Lost and Wanted(62)
“Thank you!” Jack said, his face exploding into a natural smile. He was suddenly his best self, bubbly and polite, and let Charlie show him how to do a wheelie.
Charlie had taken a cab to our house, and so I drove to the restaurant. On the way Charlie said: “I knew I would only have a few minutes with him, so I wanted him to like me right away.”
I didn’t take that as anything more than a comment on our hectic holiday schedules at the time.
* * *
—
When Jack was in preschool and Pema was still with us, I would go out at night once a week. Sometimes these were work events, and other times just dinner with a few colleagues. I also socialized with the mothers I knew through Jack, especially Vicky and Eunice, and every few months I saw my old friend from Harvard, Elaine, now a professor of medical anthropology at Tufts. When I go out with any of these people, I know what the conversation is going to comprise. With Vicky and Eunice, I talk about the children; with other scientists, I gossip about MIT. With Elaine, who doesn’t have children, I often have the most interesting conversations: about feminism and work, about politics and whatever each of us happens to be reading.
As Charlie and I drove to the restaurant, listening to the same station we’d often put on in college—they seemed to have given up on attracting new listeners, and were still playing the same R.E.M., U2, and Prince albums we loved back then—I thought about what was different from those other friendships. It was a level of intimacy that I’d never reached with another woman, not back then or once we became adults. I think that with most of our friends we choose how much of ourselves to reveal, and with a very select few it feels as if there is no choice.
We sat at a table against the wall, Charlie insisting that I take the banquette. We talked about the children for a while, eating some sort of special miso soup with mushrooms. Charlie told me a funny story about Simmi, who had asked Charlie innocently whether people had to “do sex” to have a baby. I made the joke I always make, that it’s actually a lot easier to explain IUI birth with a C-section than it is a natural conception and birth.
Charlie laughed. “Does Jack ask about his donor?”
“A few months ago—he just came home from school and asked why he didn’t have a dad.”
“Oh god,” Charlie said.
“Right. I started in on my whole spiel—I’d rehearsed it in my head a million times. At the end I asked him if he had any questions, and he said: ‘Dylan’s dad got him a light saber that really lights up.’?”
Charlie laughed. “That’s what dads are for. You can borrow Terrence anytime you need someone to buy Jack plastic weapons.”
“How’s it going, with his work and everything?”
Charlie shook her head disbelievingly. “It’s amazing.

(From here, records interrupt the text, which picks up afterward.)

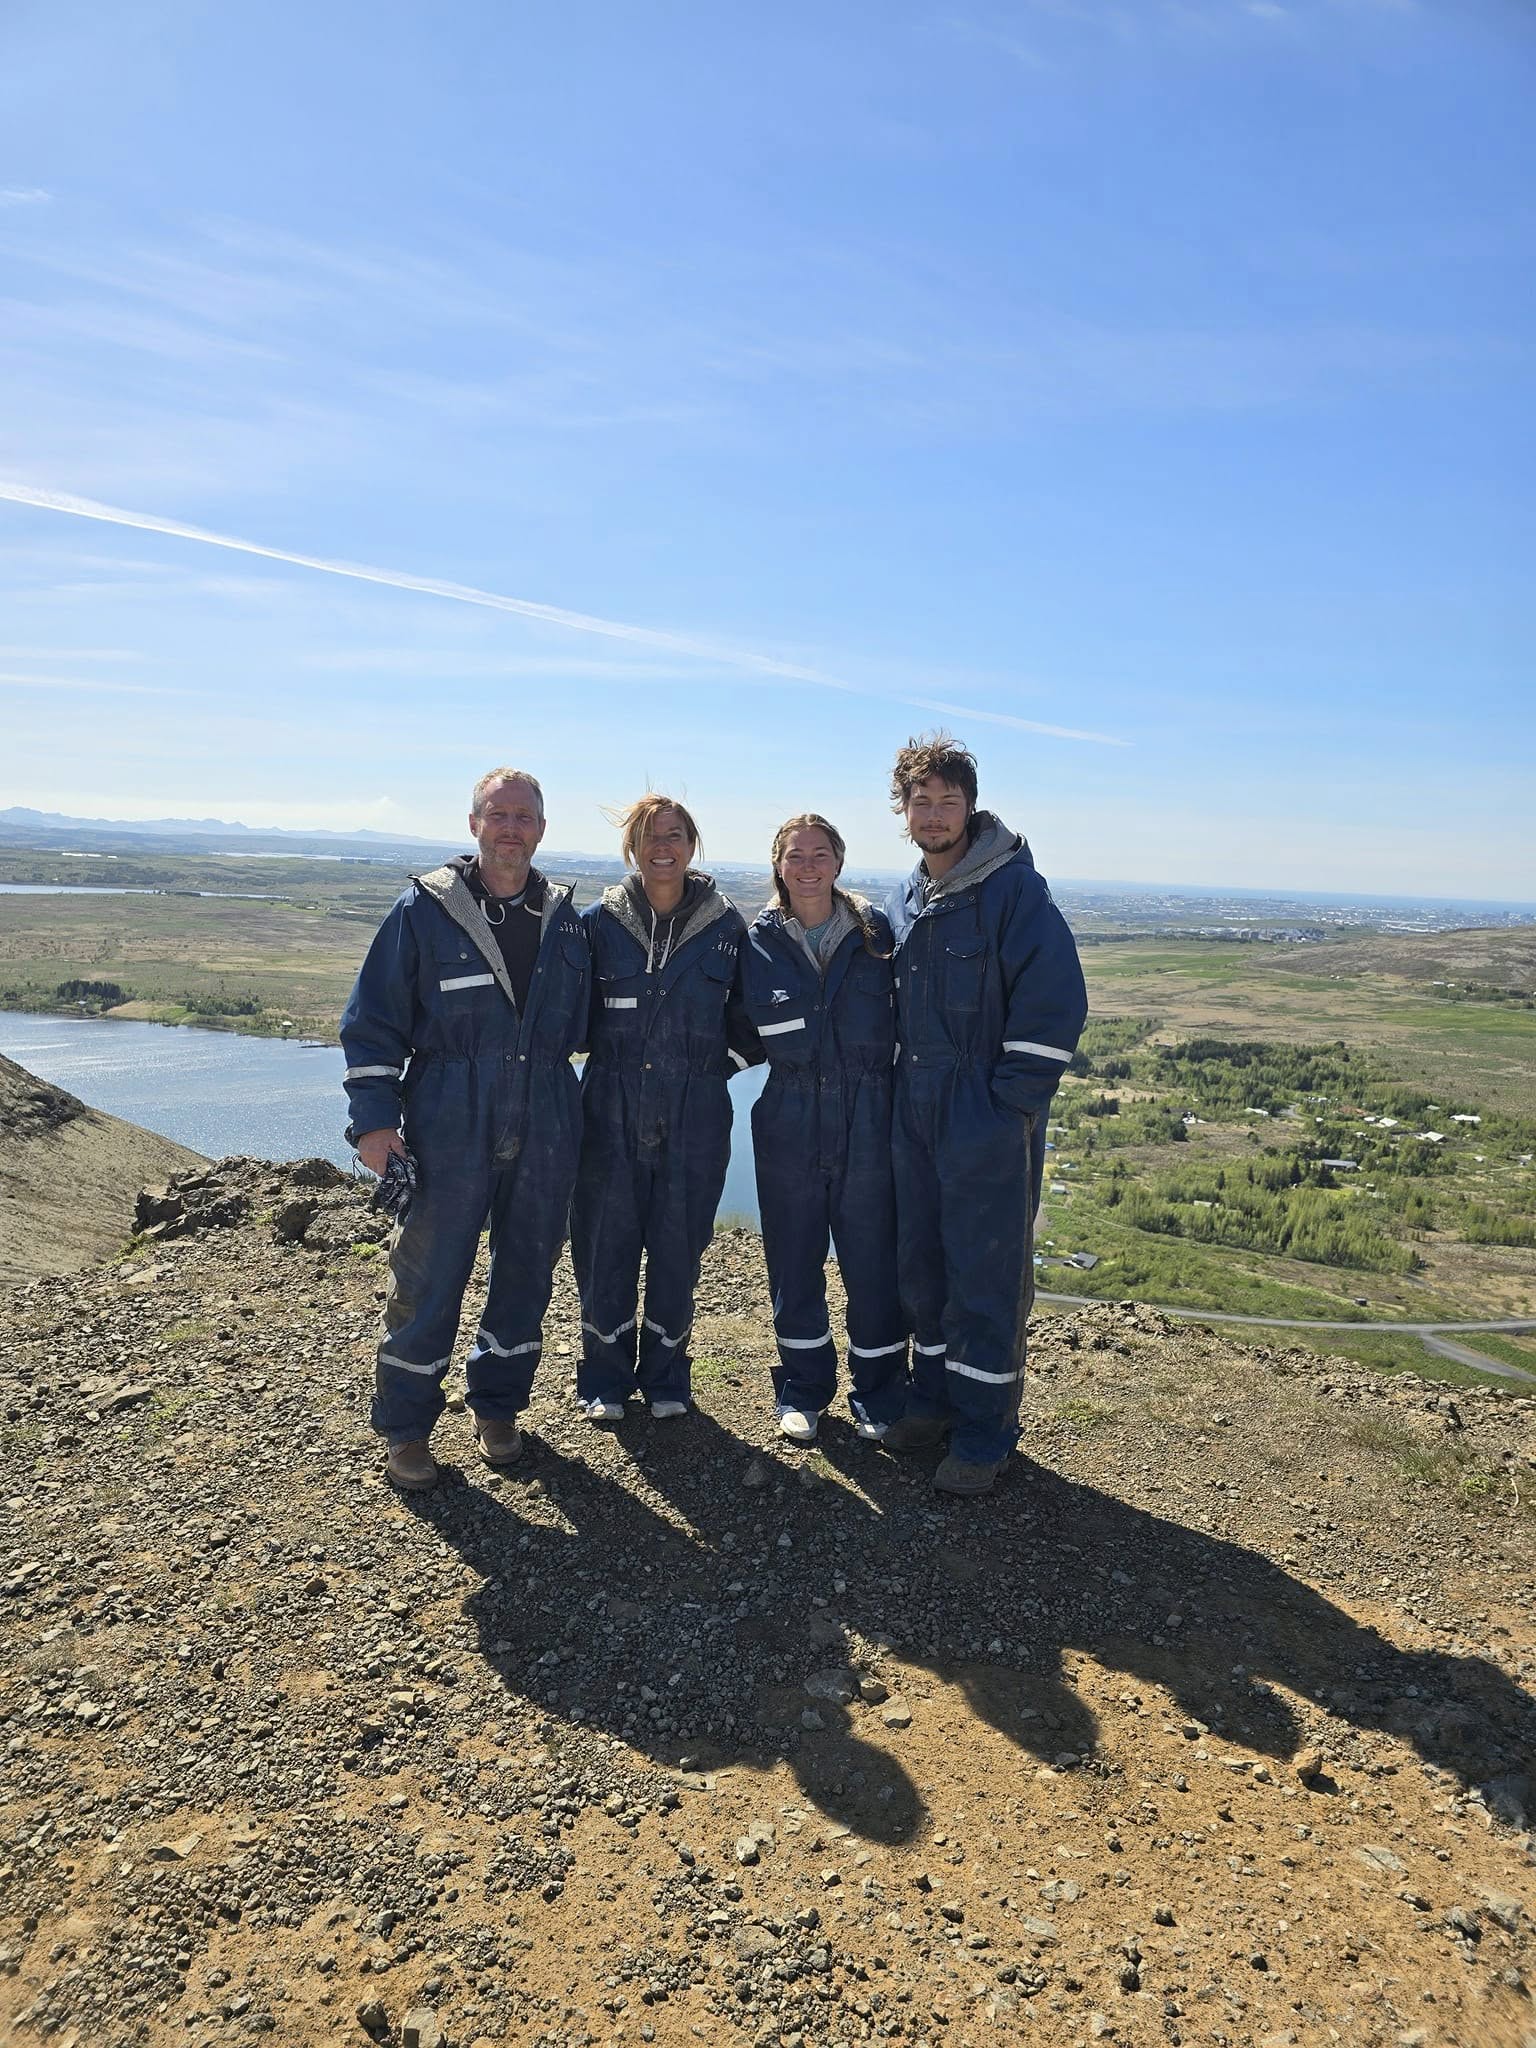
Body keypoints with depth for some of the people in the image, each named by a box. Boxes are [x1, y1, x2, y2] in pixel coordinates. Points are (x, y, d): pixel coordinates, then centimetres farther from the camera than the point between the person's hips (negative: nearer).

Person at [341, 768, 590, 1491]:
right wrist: (374, 1118, -8)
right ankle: (405, 1428, 20)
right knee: (426, 1281, 2)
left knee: (527, 1274, 12)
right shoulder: (424, 911, -3)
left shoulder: (564, 918, 7)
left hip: (544, 1133, 4)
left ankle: (498, 1406, 32)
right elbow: (372, 1021, -3)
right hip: (448, 1132, -3)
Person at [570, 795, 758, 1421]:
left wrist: (717, 1065, 1)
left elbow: (748, 1016, 10)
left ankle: (666, 1378, 27)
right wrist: (609, 1055, 1)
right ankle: (604, 1381, 23)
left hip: (695, 1117, 0)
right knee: (605, 1249, 5)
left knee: (678, 1250, 8)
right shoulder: (599, 921, 1)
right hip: (612, 1112, 0)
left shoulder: (726, 924, 2)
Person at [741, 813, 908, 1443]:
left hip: (868, 1119, 0)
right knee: (794, 1260, 10)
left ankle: (879, 1395, 24)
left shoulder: (874, 933, 1)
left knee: (872, 1259, 5)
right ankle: (803, 1388, 28)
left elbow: (900, 1020, 5)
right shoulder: (760, 942, 1)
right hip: (790, 1124, 1)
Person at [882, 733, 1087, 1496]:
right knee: (922, 1266, 15)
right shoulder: (905, 900, 11)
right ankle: (936, 1400, 31)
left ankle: (984, 1432, 14)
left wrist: (1014, 1102, -16)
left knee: (987, 1278, 1)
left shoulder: (1014, 889, -11)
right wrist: (902, 1087, 13)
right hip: (916, 1117, 7)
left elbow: (1054, 1002, -16)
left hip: (990, 1124, -7)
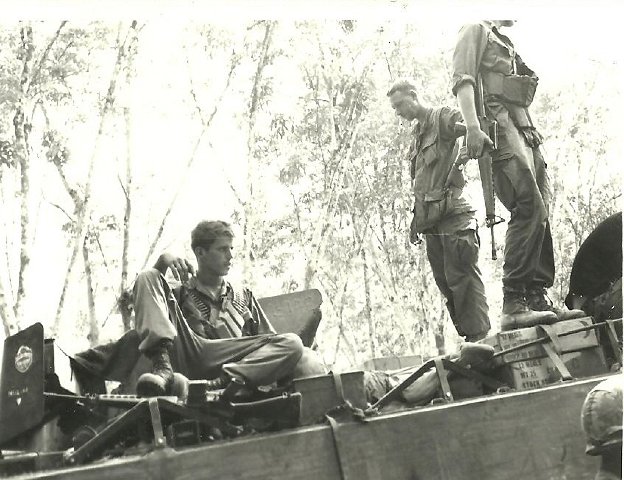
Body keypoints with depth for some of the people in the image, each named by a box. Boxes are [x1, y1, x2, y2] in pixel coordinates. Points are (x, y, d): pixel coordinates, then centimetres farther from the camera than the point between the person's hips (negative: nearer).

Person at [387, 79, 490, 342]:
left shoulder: (443, 118, -2)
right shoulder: (416, 137, 23)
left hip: (453, 214, -9)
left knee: (462, 276, -11)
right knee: (445, 281, 6)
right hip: (431, 222, 9)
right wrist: (415, 220, 22)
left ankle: (480, 337, -9)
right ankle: (469, 337, 9)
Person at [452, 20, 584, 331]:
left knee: (539, 214, 0)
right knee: (529, 207, -22)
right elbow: (463, 81, -8)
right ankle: (514, 304, -25)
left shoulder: (506, 45, 32)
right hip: (500, 128, -9)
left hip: (525, 134, 9)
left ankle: (538, 298, -2)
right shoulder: (477, 31, 7)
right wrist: (473, 127, -22)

I didn’t think it would work—I didn’t say it at the time, but I didn’t really think Ray could pull it off. Then some of the pro surfers started buying the boards. They were actually in the L.A. Times style magazine last month, and now the store is going crazy. Online orders, too. Terrence does the online stuff, which used to be great, because he was home so much.”
“But not anymore?”
We were sitting next to a large, tropical fish tank, presumably decorative, where fish we were not going to eat swam around: goldfish with swollen eyes, darting neon tetras, and an angry-looking lionfish, lurking against the multicolored pebbles at the bottom.
“Things are really hard with us right now. He almost didn’t come to Boston.”
Hearing about other people’s troubles with their spouses sometimes made me glad to be single; other times it just made me think I’d never meet anyone.
“How come?”
“It’s hard on him, me being sick. I decided I’m not doing staffing this year—that means competing for jobs on different shows. I had a flare at the end of the summer, and it was pretty bad. I’m a supervising producer now—that’s basically two levels from the top. The idea is that I’m going to stay home and create my own show.”
“The Manhattan Project show?”
Charlie nodded. “It’s changed a little, though. I think I’m going to focus more on the workers in Oak Ridge, Tennessee. There were black nurses in the hospital, black laborers at the labs and the test sites. Did you know they segregated the female workers in a kind of barracks? I mean, you’d expect them to be racially segregated—but the women were even separated from the men, even the married ones. There was a curfew and guards outside the gate.”
“I didn’t know that.”
“I feel like it’s a kind of Buffalo Soldier story, but with women. And science.”
“I’d love to watch that.”
“Thanks. Unfortunately, you’re not anyone’s target audience. And even if I can write it and sell it—that’s a big if—I don’t know if I have it in me, being in the office or on set in the way it would take to make it happen.”
“You look great,” I told her.
“People always say that,” Charlie said. “I mean, thank you, but that’s one of the things with lupus. You can’t always see it, so it’s hard for people to understand how bad it is.”
Charlie had ordered us some dumplings that arrived steaming in a basket. We were drinking sake from purposefully mismatched green-and-purple shot glasses.